Search code examples
pythonjavascikit-learnpmmlsklearn2pmml

PMML model makes different predictions to original model


I have built an MLPClassifier in SKLearn for an NLP multi-label classification problem which makes use of CountVectorizer. The aim is to then move this into a Java project with PMML, specifically sklearn2pmml:

clf = PMMLPipeline ([('tf', CountVectorizer(token_pattern='\S+', max_features = 400)),
                 ('classifier', MLPClassifier(max_iter=300, random_state=1))
                ])

clf.fit(X, Y)

sklearn2pmml(clf, 'test.pmml', with_repr = True)

I am encountering an error when importing the PMML model, whether I import to Java or back into Python. Model makes completely different predictions once imported and always classifies as the same label regardless of input as shown here.

This varies greatly from the original model, so I assume I must have gone wrong somewhere.
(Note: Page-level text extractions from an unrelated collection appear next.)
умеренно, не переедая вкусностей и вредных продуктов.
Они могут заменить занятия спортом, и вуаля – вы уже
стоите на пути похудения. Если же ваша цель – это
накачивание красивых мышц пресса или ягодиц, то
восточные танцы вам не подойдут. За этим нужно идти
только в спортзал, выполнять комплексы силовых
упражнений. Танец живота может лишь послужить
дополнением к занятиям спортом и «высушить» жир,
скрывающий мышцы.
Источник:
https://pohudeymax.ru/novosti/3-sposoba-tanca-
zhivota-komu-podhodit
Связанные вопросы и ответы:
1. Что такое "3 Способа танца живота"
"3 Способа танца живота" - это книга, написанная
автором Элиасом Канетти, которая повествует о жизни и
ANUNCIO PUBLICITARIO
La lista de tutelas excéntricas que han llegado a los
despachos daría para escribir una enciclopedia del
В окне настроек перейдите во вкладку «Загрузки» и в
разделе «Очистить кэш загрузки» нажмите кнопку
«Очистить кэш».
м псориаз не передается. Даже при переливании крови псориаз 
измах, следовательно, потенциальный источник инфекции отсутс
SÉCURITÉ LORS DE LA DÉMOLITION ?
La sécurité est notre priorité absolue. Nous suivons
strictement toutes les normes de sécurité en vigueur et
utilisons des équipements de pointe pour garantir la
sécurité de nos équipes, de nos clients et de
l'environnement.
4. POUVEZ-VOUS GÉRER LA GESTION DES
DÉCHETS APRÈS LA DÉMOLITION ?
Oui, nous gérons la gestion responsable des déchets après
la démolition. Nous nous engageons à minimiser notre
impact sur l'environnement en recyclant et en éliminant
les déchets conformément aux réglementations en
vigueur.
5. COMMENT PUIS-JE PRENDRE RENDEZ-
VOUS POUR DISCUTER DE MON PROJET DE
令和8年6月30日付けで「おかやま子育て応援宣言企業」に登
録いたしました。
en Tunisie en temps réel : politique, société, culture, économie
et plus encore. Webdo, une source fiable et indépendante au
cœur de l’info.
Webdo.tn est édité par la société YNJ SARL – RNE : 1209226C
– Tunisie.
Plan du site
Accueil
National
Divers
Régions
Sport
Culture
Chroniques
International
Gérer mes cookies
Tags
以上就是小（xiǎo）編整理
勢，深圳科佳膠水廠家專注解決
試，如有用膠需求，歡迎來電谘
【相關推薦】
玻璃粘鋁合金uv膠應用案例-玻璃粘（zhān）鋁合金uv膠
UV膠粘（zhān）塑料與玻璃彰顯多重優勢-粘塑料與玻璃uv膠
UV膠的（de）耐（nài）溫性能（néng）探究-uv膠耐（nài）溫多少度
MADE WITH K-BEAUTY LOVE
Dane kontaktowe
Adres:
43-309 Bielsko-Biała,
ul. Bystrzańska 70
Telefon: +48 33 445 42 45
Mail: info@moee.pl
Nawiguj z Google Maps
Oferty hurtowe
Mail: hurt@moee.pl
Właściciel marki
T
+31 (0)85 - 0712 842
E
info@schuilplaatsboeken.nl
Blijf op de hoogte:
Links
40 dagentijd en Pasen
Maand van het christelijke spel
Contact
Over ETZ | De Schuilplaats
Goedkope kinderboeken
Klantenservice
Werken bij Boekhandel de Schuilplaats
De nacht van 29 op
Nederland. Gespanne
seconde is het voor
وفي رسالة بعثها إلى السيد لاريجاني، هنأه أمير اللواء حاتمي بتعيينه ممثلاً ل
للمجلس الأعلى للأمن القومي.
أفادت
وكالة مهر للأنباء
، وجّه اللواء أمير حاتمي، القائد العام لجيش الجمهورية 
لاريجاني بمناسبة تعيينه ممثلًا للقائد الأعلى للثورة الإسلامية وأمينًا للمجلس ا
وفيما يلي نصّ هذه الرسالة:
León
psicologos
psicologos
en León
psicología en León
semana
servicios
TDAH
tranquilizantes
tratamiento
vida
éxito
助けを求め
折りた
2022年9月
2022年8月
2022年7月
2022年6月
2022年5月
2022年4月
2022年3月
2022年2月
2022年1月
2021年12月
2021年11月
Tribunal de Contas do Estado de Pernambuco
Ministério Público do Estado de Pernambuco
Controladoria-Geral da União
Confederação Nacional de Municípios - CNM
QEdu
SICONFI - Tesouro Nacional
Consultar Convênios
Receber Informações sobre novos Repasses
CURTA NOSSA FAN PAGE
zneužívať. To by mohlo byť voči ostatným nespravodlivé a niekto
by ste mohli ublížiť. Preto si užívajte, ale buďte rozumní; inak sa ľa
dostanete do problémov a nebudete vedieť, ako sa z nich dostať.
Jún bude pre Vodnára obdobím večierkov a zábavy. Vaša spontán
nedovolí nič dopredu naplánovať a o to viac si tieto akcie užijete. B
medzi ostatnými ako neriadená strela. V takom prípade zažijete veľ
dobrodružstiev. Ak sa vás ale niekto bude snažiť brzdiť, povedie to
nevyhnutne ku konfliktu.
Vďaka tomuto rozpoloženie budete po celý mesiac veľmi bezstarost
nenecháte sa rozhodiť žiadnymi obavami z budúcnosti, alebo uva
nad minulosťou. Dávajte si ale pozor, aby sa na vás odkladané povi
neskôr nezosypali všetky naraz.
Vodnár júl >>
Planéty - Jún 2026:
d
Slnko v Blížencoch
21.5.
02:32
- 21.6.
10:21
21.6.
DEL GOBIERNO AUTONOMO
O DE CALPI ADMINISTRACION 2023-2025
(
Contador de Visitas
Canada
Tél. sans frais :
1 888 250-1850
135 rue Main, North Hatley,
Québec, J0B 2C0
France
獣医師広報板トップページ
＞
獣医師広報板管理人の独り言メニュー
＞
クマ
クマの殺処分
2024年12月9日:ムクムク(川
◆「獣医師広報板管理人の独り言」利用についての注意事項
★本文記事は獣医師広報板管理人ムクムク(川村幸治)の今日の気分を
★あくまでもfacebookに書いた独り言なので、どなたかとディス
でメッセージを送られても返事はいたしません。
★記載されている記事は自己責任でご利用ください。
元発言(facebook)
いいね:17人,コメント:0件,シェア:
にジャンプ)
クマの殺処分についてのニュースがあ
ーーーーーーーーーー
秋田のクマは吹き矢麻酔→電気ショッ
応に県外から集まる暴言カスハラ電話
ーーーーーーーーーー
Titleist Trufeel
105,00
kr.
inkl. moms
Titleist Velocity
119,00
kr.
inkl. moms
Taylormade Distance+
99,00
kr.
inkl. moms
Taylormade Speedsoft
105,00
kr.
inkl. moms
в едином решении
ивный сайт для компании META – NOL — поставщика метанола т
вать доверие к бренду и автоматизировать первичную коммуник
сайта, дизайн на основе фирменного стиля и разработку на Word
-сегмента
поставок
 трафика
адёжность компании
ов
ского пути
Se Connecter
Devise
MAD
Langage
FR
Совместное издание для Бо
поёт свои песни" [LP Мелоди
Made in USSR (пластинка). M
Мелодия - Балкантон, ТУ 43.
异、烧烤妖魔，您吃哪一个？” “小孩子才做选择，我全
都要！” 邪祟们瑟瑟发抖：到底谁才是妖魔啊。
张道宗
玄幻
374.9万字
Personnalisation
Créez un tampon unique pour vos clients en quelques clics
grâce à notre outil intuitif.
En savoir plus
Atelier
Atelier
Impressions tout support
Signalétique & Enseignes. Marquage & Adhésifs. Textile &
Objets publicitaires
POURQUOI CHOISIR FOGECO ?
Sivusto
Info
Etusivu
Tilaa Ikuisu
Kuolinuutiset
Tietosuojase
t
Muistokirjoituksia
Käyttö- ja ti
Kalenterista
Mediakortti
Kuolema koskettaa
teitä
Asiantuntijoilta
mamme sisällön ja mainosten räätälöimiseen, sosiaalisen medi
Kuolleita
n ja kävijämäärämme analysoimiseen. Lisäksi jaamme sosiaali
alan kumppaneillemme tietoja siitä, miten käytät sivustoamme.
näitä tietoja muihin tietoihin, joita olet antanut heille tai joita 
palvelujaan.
Trying to fix this, I found this Stack Overflow post relating to a similar issue. One of the suggestions was to use DataFrames for training the model to avoid ambiguity. I currently use Series so I tried this.

I went from this:

X = data['tokenized']
Y = data['Type']

To this:

X = pd.DataFrame(columns = ['tokenized'], data = data.get('tokenized'))
Y = pd.DataFrame(columns = ['Type'], data = data.get('Type'))

However, trying to now train the model I get the following error:

ValueError: Found input variables with inconsistent numbers of samples: [1, 8492]

Is there a way to use DataFrames without causing an error like this? I've seen other posts suggesting its a difference in size between X and Y, but they both return the same value for .shape.

I'd like to know where I've gone wrong in training my original model, or if its to do with the data format I am passing the exported model. I appreciate any help!

EDIT:

Below is the PMML4S Java implementation which produced the incorrect results:

Model model = Model.fromFile(MLModel.class.getClassLoader().getResource("model-3.pmml").getFile());

        Series result = model
                .predict(Series.fromArray(new Object[] { tokenize("<script>alert(1)</script>") }, model.inputSchema()));
        for (int j = 0; j < model.outputFields().length; j++) {
            System.out.println(model.outputFields()[j].name() + " -- " + result.toArray()[j]);
        }

With this output:

probability(CMD) -- 2.154421715947742E-30
probability(Dir Traversal) -- 1.0667576496332316E-64
probability(SQLi) -- 5.253589894541598E-30
probability(Template) -- 0.9999999997883969
probability(XSS) -- 2.1160304728185066E-10
probability(XXE) -- 2.4613046473076675E-29

Using the JPMML library as suggested below, I get the correct results:

Evaluator evaluator = new LoadingModelEvaluatorBuilder()
                    .load(new File(MLModel.class.getClassLoader().getResource("model-3.pmml").getFile())).build();

            evaluator.verify();

            Map<String, String> arguments = new HashMap<>();
            arguments.put("tokenized", tokenize("<script>alert(1)</script>"));

            Map<String, ?> results = evaluator.evaluate(arguments);

            System.out.println(results.get("Type"));

With this output, correctly predicting the class as XSS:

{result=XSS, probability_entries=[CMD=0.02470137516811933, Dir Traversal=1.2112725851331142E-5, SQLi=5.288121150550626E-5, Template=9.421616924467085E-6, XSS=0.9716583665392814, XXE=0.003565842738318025], entityId=2/5}


Solution

  • Please give more information about your PMML deployment side ("whether I import to Java or back into Python"). Are you using PyPMML perhaps?

    What are the results if you switch to JPMML-Evaluator (for Java) or JPMML-Evaluator-Python (for Python) instead? The predictions should come out correct now.

    Trying to fix this, I found this Stack Overflow post relating to a similar issue.

    The referenced SO post is about PyPMML's broken column mapping mechanism.